Convert the lines from the one containing "Does the chart contain any negative values?" through the last line, both included, into a numbered list, omitting blank lines and leaving out the pictures.

==== RECORDS FOR THE TASK

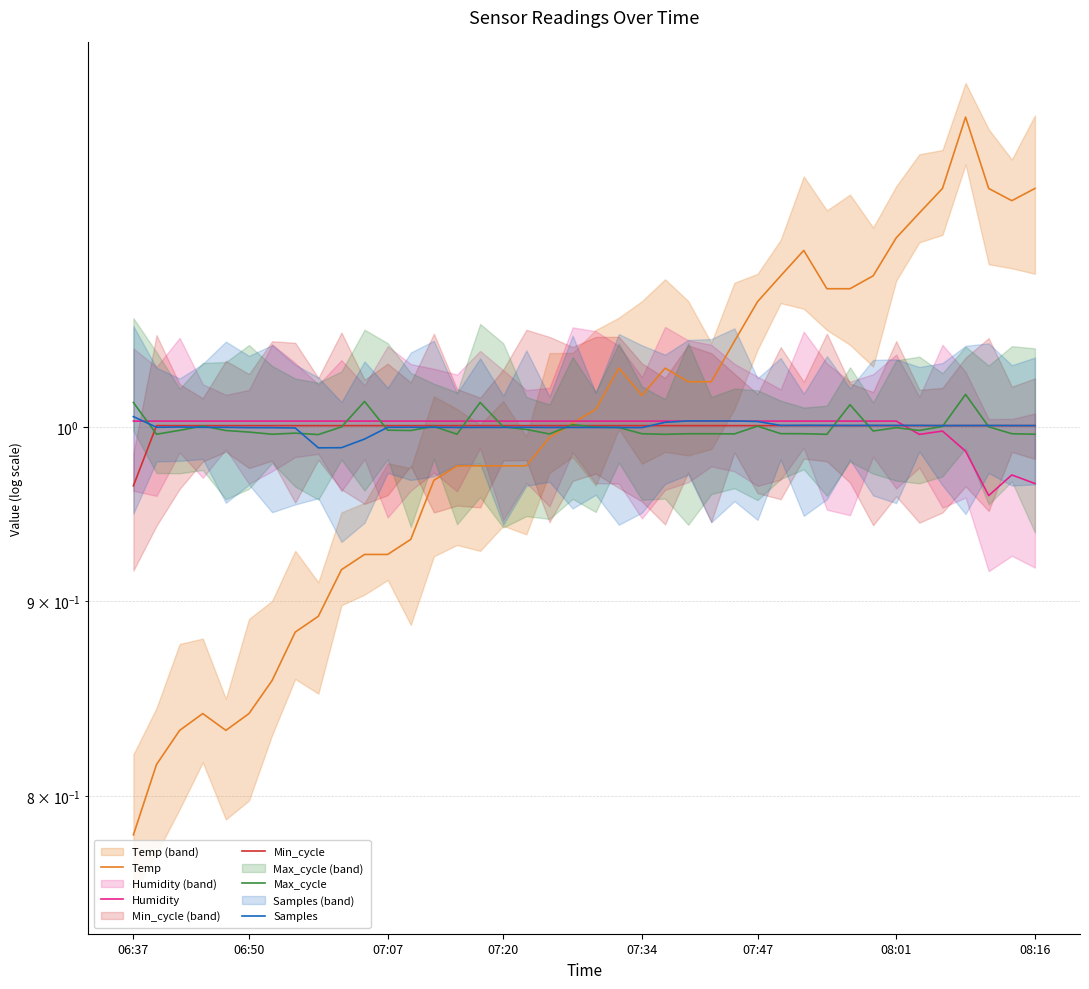

Between 06:37 and 07:34, which series saw the biggest shift?

Temp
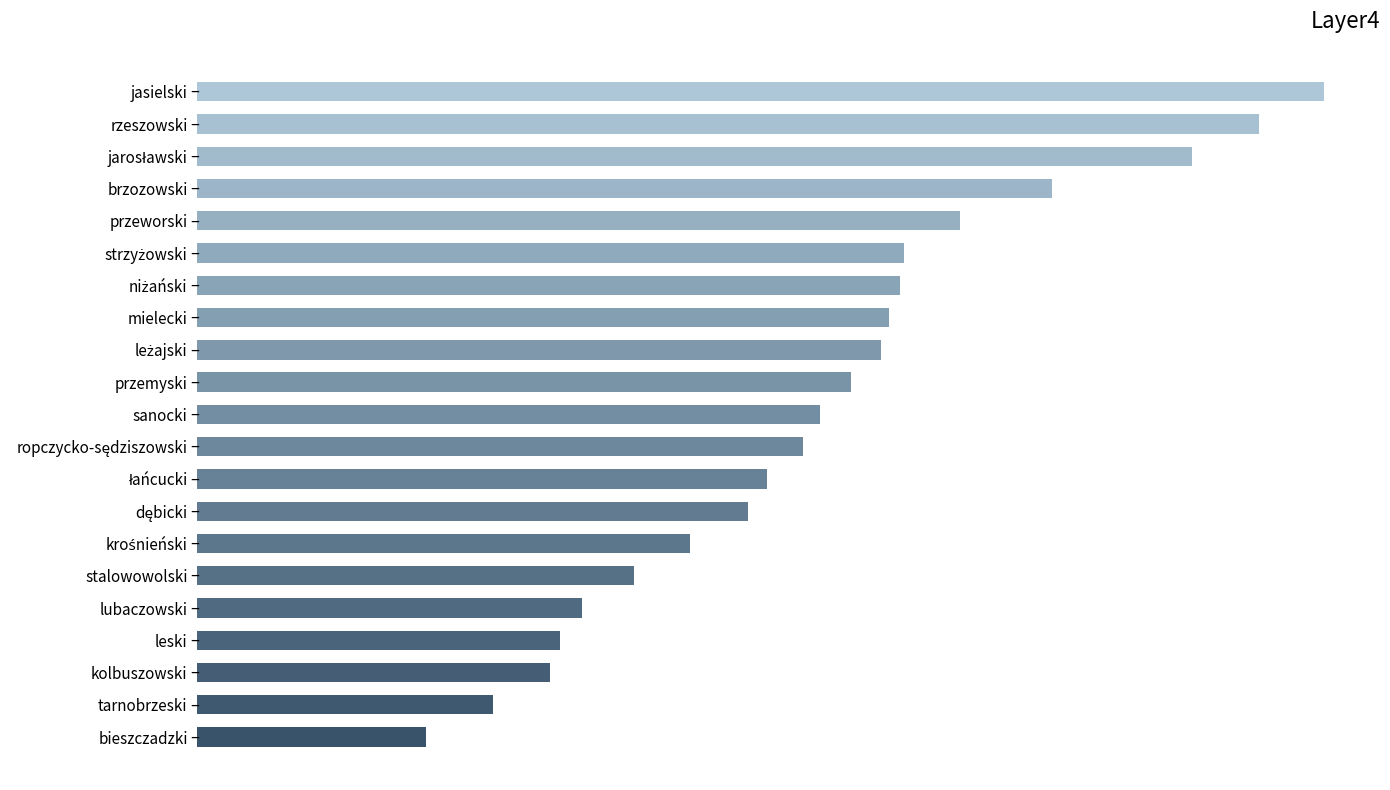

Does the chart contain any negative values?

No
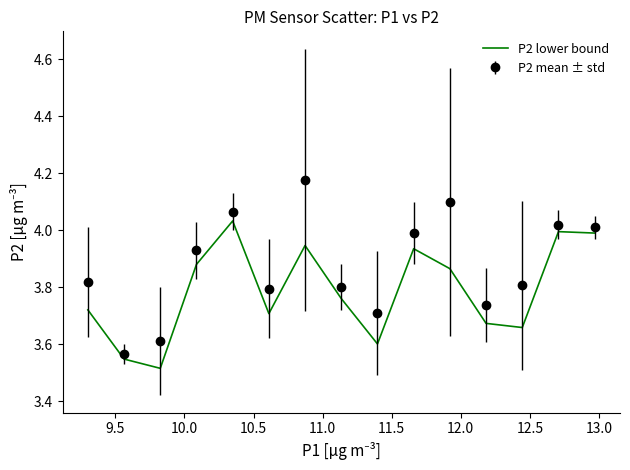

List the series in order of their peak value, highest first.

P2 mean ± std, P2 lower bound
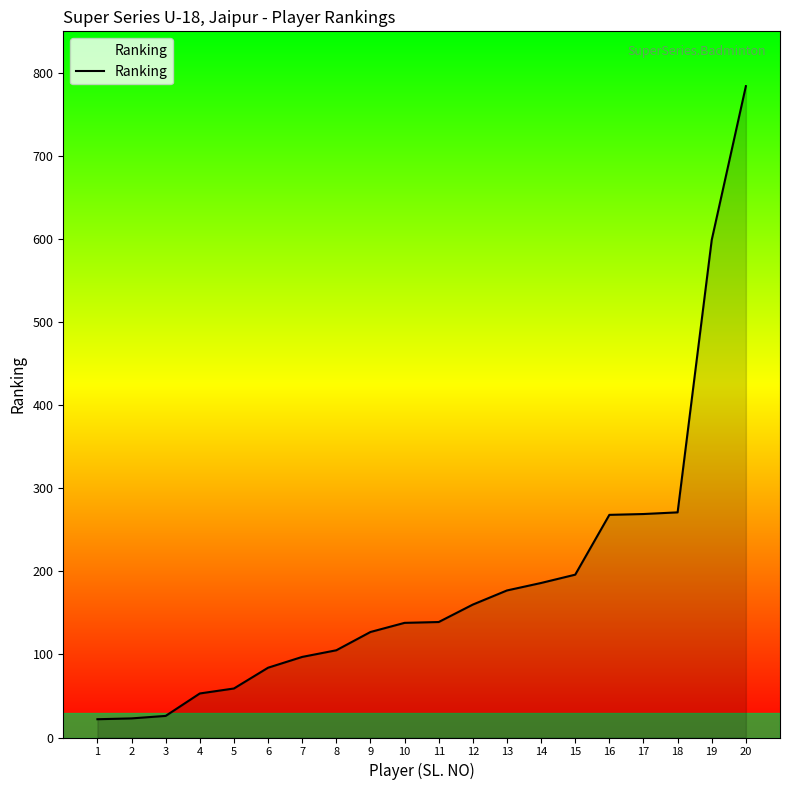

Where is the data nearest to the value 403?

18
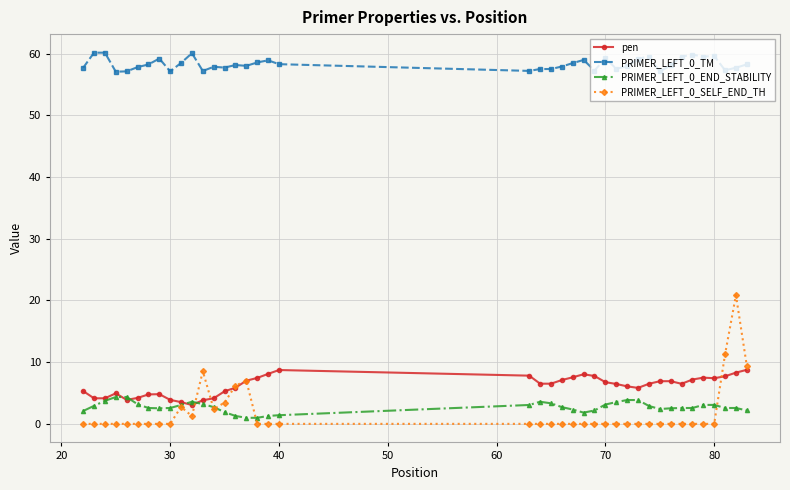

How many categories are shown in the chart?

40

========

● **RESPONSE**:
1. Does the chart contain any negative values?
2. No
3. List the series in order of their peak value, highest first.
4. P2 mean ± std, P2 lower bound
5. Where is the data nearest to the value 403?
6. 18
7. How many categories are shown in the chart?
8. 40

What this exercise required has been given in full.